O Brasil registrou superávit de pouco mais de US$ 7 bilhões na balança comercial em julho de 2026, segundo dados divulgados nesta quinta-feira (6) pelo Ministério do Desenvolvimento, Indústria, Comércio e Serviços (Mdic). No período, o país exportou US$ 34,1 bilhões e importou US$ 27,1 bilhões.
A corrente de comércio, que reúne o total das exportações e importações, alcançou US$ 61,17 bilhões, representando crescimento de 6,8% em comparação com julho de 2025. As exportações aumentaram 6,2%, enquanto as importações avançaram 7,6% na mesma base de comparação.
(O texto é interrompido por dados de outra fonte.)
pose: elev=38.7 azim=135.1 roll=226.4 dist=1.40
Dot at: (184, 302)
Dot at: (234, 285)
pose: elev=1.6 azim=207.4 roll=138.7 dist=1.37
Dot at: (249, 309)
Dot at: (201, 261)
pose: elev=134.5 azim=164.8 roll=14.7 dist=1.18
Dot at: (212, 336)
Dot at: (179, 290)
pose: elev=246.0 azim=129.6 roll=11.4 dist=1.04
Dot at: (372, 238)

Produtos com maior destaque
Nas exportações, o desempenho foi impulsionado pela agropecuária, que cresceu 9,3%, principalmente em razão das vendas de soja, com incremento aproximado de US$ 870 milhões. A indústria extrativa também apresentou alta, com destaque para o óleo bruto de petróleo, que avançou cerca de US$ 960 milhões. Já a indústria de transformação foi beneficiada pelo aumento das exportações de óleos combustíveis, igualmente com acréscimo de aproximadamente US$ 960 milhões. Nesse segmento, o crescimento percentual superou 63%.
Do lado das importações, os principais aumentos ocorreram nas compras de óleos combustíveis de petróleo, máquinas para processamento automático de dados, medicamentos e produtos farmacêuticos, válvulas, tubos termiônicos, diodos e transistores, além de polímeros de etileno em formas primárias.
China lidera entre os parceiros comerciais
A China permaneceu como o principal destino das exportações brasileiras, concentrando quase um terço das vendas externas do país em julho. As exportações para o mercado chinês superaram US$ 10,7 bilhões, resultado 8,6% superior ao registrado no mesmo mês de 2025.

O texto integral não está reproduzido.